No deseo sino invitarles a ganar en sensibilidad manchega, invitarles a disfrutar del paisaje, del horizonte en comunión permanente de celajes y tierras de esta llanura mesetaria, de los disfraces en que es capaz de embozarse en las variadas circunstancias temporales y estacionales. Quiero, necesito ofrecerles la posibilidad de una experiencia sin duda enriquecedora, seguro. Que dediquen unos segundos de contemplación a cada una de las obras que Teo Serna exhibe hasta el 17 de marzo en el Museo Municipal de Alcázar de San Juan.
Son pasteles. Esa técnica artística que, considerada menor, es, no obstante —en propias palabras del poeta y artista plástico— “la más sutil, sensible de las técnicas pictóricas”. El pastel, tierra y color, el pastel, técnica seca de aplicación sobre papel neutro, expresión de abocetamiento, rápido en resultados, a medio camino entre la pintura y el dibujo. Pero el de Serna, el de Teo, es una técnica personalizada: el papel no es siempre neutro, y el apunte se convierte en confirmación concisa aunque lábil, en presencia enigmática, casi de pura visualidad. De esta manera, ha venido el versátil creador a sacarle a La Mancha, no ya los colores, sino su comezón de vidrio, su lastre antimatérico, que ha sido lo normal al tratar su paisaje, o al tratar su paisaje con la técnica del pastel. A lo mejor la base blanca del papel soporte, ha hecho mucho en este sentido, pero lo que sobre todo ha hecho, es certificar la firme voluntad del Teo de generar unas nuevas impresiones del motivo, sus impresiones quizás.
Entre la abstracción y la figuración, justo donde el movimiento de lo que no parece moverse se difumina en la idea de lo eterno, justo allí, se hace el momento eterno, en el que las pinturas de pastel confraternizan la fugacidad las cosas.
Distingamos para verlo tres elementos tan imprescindibles como constitutivos en la obra: los cielos así retratados, que son propiamente los celajes, ingravidez de los cuerpos que vuelan. La tierra, condenada al fiasco de la gravedad, cuerpo que pesa en su inusitada casi inmovilidad. El horizonte, línea del roce preciso, espacio de la comunión entre lo grave y lo ingrávido. Y en ellos tres, acaso, la gran parte del secreto del nuevo aire manchego, de la nueva experiencia manchega.
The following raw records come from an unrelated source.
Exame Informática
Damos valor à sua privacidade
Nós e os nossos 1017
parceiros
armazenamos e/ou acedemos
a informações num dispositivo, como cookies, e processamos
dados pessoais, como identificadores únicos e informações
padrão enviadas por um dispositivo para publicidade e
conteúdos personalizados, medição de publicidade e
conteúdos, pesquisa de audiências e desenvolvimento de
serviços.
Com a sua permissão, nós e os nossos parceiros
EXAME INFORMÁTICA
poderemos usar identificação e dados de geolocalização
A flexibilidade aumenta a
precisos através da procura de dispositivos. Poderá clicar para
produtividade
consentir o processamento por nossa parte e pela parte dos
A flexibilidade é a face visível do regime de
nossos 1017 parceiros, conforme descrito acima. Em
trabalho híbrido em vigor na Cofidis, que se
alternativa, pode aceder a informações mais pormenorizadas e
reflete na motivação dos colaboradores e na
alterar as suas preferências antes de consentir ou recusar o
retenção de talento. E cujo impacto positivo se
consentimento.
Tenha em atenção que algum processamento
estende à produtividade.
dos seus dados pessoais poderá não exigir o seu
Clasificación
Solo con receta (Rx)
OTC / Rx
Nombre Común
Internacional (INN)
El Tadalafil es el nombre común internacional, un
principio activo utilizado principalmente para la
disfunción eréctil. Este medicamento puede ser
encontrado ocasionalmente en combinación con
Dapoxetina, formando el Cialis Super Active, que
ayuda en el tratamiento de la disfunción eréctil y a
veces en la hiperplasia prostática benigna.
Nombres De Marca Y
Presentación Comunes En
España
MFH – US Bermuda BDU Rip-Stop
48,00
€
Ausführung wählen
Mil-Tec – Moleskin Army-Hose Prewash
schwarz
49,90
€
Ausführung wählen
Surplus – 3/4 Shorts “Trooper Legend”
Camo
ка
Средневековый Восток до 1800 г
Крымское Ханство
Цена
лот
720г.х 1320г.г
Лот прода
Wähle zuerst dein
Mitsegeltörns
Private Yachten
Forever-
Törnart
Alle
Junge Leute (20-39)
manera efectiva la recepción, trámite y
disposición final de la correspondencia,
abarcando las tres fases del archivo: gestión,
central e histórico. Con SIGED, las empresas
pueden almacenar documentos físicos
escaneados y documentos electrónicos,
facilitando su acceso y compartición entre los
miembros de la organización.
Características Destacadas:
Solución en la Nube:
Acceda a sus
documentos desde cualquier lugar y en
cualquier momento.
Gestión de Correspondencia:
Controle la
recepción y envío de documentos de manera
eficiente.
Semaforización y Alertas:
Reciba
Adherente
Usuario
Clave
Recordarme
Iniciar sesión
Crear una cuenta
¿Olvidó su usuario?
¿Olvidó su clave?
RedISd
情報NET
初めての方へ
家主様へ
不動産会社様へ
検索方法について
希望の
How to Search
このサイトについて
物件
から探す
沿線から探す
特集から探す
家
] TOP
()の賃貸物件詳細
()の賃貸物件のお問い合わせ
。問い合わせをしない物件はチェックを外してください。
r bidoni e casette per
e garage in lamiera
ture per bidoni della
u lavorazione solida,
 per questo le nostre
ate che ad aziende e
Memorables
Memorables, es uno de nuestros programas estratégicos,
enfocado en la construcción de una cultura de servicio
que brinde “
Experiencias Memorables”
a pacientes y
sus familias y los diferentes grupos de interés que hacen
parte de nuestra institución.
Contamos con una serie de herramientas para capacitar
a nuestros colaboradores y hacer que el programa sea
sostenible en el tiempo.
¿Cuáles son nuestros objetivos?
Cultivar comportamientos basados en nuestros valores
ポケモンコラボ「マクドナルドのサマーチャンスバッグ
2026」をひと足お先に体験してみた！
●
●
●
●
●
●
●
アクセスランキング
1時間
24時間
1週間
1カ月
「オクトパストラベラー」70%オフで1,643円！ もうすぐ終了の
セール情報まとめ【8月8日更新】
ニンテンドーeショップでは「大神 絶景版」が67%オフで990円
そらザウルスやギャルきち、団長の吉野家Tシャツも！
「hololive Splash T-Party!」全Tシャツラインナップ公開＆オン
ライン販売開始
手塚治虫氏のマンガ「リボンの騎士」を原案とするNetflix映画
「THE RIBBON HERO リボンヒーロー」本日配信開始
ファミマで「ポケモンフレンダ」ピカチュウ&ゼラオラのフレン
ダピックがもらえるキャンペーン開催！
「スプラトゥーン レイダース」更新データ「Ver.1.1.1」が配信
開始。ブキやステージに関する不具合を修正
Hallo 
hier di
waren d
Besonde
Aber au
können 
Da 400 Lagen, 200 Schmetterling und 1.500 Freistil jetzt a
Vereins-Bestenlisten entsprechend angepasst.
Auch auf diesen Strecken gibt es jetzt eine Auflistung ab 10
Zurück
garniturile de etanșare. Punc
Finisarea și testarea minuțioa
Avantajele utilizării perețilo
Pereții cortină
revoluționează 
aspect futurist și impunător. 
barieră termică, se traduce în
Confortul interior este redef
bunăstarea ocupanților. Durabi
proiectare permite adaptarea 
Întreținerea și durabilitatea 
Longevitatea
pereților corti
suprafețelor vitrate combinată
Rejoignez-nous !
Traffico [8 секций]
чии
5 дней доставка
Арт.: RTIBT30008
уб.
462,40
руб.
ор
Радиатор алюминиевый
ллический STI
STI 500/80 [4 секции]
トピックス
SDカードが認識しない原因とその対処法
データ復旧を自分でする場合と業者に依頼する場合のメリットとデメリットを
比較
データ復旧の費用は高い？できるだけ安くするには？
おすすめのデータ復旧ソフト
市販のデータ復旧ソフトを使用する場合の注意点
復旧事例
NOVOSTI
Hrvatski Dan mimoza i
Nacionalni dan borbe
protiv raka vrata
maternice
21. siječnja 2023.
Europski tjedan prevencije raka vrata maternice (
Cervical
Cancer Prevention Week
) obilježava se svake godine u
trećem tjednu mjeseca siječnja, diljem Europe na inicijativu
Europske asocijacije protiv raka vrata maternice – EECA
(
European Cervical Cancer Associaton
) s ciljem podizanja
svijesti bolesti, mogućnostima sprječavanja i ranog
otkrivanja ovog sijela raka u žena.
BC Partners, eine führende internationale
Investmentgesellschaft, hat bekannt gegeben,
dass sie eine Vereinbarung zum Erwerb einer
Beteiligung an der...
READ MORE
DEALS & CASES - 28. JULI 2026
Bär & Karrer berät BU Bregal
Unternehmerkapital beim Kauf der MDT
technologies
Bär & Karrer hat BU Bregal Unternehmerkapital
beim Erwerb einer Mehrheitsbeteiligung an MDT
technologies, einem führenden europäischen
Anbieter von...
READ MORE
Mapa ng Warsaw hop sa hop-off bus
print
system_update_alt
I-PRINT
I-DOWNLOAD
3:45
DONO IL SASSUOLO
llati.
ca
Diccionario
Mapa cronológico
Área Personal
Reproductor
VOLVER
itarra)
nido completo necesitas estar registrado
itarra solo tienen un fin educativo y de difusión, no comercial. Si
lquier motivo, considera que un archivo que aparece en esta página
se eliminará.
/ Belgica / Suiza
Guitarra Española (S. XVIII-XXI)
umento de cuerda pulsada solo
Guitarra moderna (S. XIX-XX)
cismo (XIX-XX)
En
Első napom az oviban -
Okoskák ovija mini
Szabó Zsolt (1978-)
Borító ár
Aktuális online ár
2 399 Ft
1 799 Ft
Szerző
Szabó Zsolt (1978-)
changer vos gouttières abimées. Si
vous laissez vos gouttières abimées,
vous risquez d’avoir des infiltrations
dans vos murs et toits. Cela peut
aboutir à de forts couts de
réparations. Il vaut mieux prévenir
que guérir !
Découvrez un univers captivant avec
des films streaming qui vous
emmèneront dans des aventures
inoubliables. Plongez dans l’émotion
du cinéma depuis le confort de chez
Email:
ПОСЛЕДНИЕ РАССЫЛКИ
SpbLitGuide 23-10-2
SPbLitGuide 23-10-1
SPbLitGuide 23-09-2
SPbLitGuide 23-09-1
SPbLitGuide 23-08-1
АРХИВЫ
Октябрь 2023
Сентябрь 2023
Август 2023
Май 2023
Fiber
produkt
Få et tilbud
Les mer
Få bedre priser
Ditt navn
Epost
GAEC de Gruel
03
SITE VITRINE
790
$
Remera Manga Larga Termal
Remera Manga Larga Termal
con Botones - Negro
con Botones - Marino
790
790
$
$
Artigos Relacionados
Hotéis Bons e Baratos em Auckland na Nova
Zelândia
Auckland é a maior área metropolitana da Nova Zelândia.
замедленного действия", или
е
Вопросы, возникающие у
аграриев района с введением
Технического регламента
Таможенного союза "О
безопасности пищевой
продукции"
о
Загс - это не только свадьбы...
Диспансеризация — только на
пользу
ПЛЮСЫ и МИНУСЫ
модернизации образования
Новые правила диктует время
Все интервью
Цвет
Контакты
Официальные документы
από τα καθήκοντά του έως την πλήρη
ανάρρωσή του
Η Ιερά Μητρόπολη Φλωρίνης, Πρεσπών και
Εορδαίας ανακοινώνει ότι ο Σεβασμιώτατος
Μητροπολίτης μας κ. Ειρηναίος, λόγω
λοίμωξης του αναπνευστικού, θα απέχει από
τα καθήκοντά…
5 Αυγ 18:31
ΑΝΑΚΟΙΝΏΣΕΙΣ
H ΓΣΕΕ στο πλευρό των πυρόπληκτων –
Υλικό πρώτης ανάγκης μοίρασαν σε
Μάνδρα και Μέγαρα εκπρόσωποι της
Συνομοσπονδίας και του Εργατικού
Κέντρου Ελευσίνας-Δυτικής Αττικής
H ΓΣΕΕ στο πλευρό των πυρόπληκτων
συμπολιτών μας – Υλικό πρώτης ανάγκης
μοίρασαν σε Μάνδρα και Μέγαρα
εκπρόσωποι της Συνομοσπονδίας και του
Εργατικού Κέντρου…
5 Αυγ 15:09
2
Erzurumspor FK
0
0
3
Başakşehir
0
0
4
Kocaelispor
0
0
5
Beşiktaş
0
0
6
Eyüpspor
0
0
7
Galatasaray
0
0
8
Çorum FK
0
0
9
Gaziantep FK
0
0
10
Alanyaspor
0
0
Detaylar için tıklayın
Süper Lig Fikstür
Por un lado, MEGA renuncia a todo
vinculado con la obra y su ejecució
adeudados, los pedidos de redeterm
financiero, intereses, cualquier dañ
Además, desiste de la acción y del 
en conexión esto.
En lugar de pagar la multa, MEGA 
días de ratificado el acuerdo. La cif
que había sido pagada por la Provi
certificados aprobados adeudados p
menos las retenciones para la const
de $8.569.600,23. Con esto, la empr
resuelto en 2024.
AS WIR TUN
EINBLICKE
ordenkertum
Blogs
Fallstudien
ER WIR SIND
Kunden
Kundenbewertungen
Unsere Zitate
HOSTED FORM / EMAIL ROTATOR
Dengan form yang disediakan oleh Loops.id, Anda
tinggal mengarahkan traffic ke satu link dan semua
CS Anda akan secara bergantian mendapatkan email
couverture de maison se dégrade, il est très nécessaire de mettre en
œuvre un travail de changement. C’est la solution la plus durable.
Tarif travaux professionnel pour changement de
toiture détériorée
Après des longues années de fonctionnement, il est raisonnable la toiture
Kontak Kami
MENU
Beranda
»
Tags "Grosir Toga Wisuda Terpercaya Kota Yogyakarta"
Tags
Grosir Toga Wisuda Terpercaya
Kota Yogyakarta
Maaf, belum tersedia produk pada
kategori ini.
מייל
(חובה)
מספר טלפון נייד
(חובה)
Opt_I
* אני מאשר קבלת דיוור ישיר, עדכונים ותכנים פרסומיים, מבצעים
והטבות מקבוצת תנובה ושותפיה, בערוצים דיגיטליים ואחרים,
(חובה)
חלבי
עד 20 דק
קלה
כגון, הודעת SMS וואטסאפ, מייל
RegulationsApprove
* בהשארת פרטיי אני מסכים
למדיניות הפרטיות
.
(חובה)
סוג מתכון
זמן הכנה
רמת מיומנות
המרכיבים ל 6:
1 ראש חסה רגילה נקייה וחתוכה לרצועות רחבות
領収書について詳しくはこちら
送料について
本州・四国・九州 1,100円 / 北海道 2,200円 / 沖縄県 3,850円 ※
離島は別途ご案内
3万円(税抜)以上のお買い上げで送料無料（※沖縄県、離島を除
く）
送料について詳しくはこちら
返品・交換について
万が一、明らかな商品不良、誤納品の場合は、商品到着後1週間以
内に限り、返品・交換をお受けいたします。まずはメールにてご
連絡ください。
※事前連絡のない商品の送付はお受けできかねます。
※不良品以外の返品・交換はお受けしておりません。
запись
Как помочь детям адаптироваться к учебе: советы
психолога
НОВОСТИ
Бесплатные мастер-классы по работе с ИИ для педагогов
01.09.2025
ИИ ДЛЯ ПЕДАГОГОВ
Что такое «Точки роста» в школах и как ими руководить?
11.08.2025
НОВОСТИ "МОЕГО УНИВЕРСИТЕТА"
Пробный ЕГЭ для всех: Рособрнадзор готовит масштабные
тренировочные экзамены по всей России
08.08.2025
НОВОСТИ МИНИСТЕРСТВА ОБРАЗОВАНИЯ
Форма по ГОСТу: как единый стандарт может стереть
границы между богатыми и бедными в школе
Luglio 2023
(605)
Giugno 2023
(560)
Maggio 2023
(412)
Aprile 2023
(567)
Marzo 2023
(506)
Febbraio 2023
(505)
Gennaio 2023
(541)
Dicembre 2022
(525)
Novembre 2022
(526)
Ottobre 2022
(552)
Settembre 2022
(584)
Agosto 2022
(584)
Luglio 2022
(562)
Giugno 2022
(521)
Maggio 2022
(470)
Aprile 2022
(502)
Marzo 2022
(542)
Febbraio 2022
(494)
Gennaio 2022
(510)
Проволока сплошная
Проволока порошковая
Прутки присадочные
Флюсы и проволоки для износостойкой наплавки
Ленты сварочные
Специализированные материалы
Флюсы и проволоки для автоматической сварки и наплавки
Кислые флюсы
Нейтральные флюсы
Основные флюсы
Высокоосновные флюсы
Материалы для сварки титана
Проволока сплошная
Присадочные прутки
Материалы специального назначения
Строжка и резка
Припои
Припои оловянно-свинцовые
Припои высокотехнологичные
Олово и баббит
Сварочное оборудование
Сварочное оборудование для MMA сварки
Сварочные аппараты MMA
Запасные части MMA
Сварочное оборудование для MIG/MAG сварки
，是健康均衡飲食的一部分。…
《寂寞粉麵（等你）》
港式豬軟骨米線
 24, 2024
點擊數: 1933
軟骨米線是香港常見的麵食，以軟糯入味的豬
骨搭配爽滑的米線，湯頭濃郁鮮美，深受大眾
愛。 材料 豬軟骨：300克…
Porque los cielos pueden ser etéreos fragmentos de lirismo abstracto, una expresión “kandisinkiana”. La tierra un grueso matiz que, en su planitud, se cubre de breves signos de carne austera y fiero contraste con el arriba. Desea ella servir a la cristalización de matéricos accesos del ruralismo, pero la tierra se ha quitado tierra y se ha espejado, como si fuese ella la que tuviese que soportar el peso del cielo. El horizonte, casi siempre bajo, es una comunión, sí, pero una comunión en la que a la postre, se manifiestan, las formas que, venidas de la tierra, quieren, desean volar, levantarse: un puente, un poste, un árbol, una casa, un paseante, un relámpago, un enjalbegado en su fulgor…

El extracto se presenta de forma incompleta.